今回の作戦は、トルコが自国の安全保障を名目に、テロ組織とみなすクルド勢力を排除しようとする狙いがあります。しかし、かつての共闘相手を見捨てるような形となった国際社会の動向には、強い憤りを感じざるを得ません。複雑な政治的思惑が絡み合う中で、最も犠牲になるのは常に弱者である市民であることを、私たちは忘れてはならないはずです。
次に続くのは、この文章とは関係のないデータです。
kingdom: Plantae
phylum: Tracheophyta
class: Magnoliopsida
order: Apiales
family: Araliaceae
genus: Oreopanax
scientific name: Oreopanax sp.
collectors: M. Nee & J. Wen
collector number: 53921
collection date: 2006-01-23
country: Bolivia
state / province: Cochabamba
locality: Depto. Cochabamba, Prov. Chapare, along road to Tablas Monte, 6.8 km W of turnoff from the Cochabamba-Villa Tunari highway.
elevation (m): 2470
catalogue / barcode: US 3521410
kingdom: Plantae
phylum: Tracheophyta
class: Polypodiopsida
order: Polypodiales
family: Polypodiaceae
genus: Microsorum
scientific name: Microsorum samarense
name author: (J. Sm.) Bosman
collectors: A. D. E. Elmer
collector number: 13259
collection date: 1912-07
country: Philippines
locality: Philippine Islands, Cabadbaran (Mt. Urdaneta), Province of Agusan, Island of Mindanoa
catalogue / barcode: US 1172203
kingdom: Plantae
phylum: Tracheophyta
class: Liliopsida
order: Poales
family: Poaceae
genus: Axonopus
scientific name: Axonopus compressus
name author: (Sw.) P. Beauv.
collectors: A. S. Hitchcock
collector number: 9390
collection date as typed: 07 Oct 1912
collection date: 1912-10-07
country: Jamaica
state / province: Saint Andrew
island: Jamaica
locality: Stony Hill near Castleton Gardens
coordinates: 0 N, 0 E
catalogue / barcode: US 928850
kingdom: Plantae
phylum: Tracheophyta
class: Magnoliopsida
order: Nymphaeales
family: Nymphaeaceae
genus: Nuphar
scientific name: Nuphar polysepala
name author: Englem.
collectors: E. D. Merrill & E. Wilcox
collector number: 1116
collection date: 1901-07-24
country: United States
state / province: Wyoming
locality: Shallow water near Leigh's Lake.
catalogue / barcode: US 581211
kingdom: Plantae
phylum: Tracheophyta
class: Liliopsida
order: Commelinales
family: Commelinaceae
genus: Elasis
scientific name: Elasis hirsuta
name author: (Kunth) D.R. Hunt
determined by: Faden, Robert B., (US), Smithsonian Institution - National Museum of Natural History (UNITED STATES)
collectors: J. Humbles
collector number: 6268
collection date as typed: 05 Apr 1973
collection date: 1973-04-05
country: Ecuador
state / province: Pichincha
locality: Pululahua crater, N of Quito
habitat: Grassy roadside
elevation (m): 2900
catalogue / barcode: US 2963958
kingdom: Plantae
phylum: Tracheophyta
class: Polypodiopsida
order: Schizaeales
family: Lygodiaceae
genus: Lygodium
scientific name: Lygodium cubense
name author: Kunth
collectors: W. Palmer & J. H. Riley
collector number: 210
2019年10月11日現在、事態は刻一刻と悪化しており、周辺国や国際連合がどのような介入を見せるのかが注視されています。一方的な武力行使は、さらなる憎しみの連鎖を生むだけであり、根本的な解決からは遠ざかるばかりです。編集部としては、これ以上の流血を食い止めるための対話の道が、一刻も早く模索されることを強く切望して止みません。